С крюка от люстры свисало что-то черное и длинное, и, хоть я не поняла, что это, меня вдруг осенило, почему мне стало страшно, когда я вошла в квартиру с лестницы. Это непонятное черное ужасно, ужасно воняло, и на полу под ним образовалась грязная вонючая лужа.
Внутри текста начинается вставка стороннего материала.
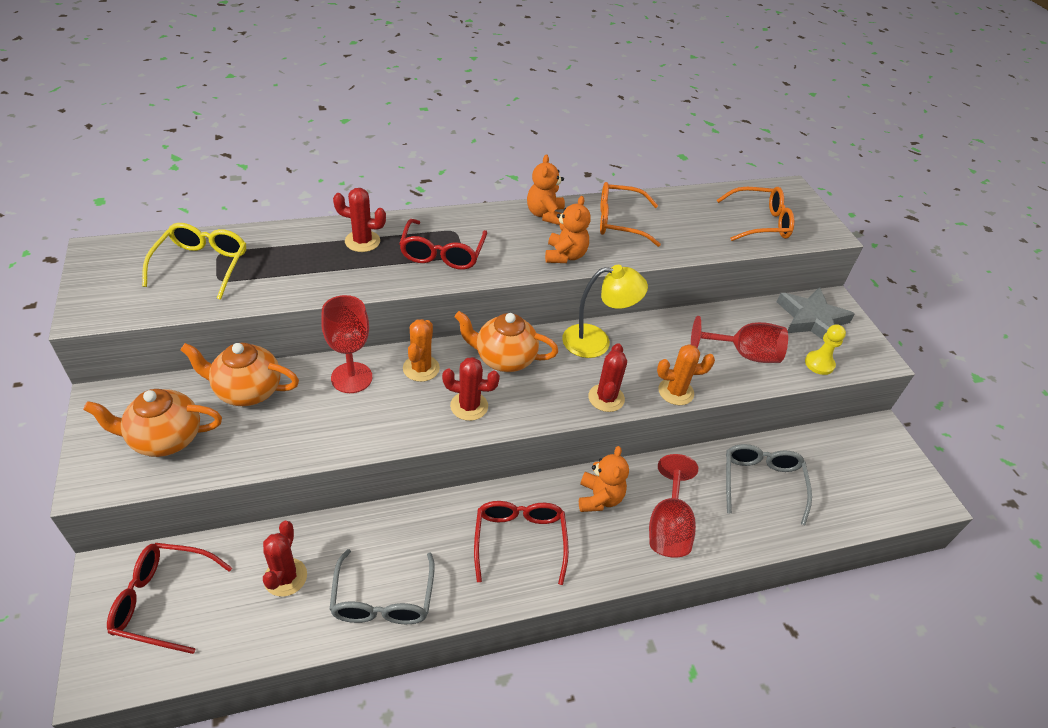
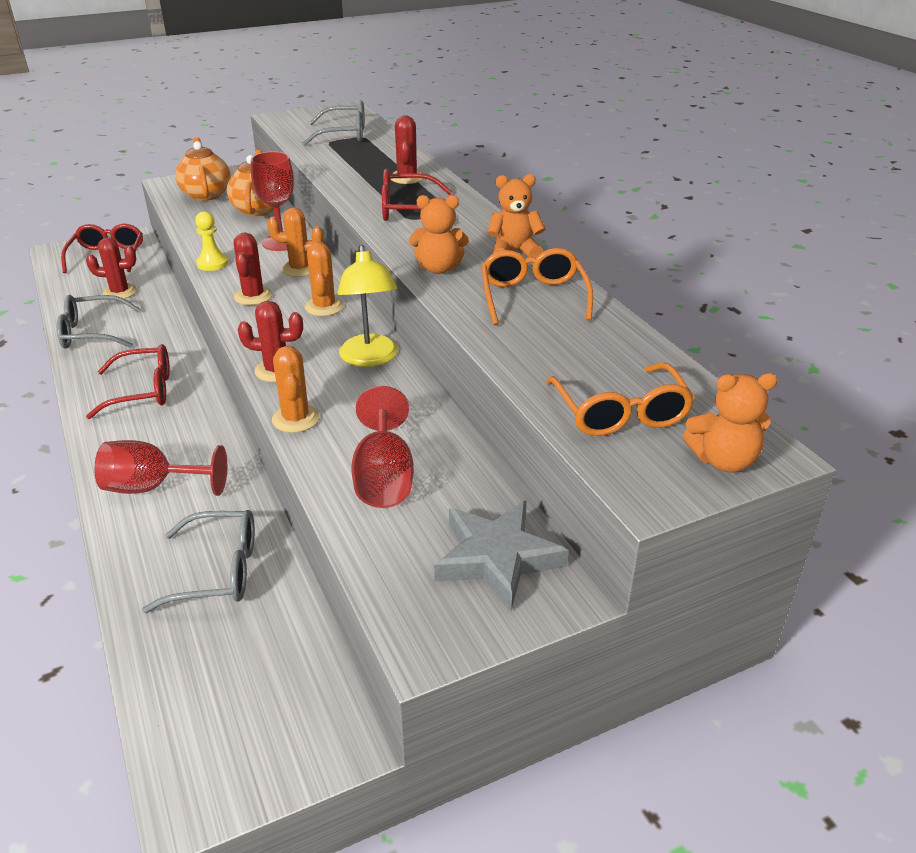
camera: 85 degrees right, 10 degrees down
yellow glasses [142,223,246,300] -> grey glasses [303,100,365,146]
orange teapot [454,311,558,372] -> orange cactus [305,242,344,316]
orange teddy bear [579,446,629,512] -> orange teddy bear moved to [683,373,778,473]
yellow pawn [805,324,846,375] -> yellow pawn moved to [195,211,228,271]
Мне вдруг показалось, что там, на крюке, висит Павел Наумович, хотя то, что могло бы быть его лицом, было нисколько на него не похоже. Оно было лиловое, как сирень весной в парке, а из дыры в центре, там, где должен бы быть рот, свисала длинная, перекрученная посредине сарделька. Я уронила на пол три фарфоровые чашки с золотым ободком и услышала, как, звеня, рассыпаются по паркету их драгоценные осколки.
Но мне это уже было безразлично. Ничего перед собой не видя, я выскочила из страшной вонючей квартиры и сломя голову помчалась, сама не зная куда. Но ноги несли меня в привычном направлении – очень скоро я оказалась на дорожке, которая вела через парк от Пушкинской к нашему дому. Я бежала по дорожке, как слепая, спотыкаясь и натыкаясь на кусты, пока не наткнулась на две знакомые фигуры – на Еву со скрипкой и Сабину с коробкой пирожных.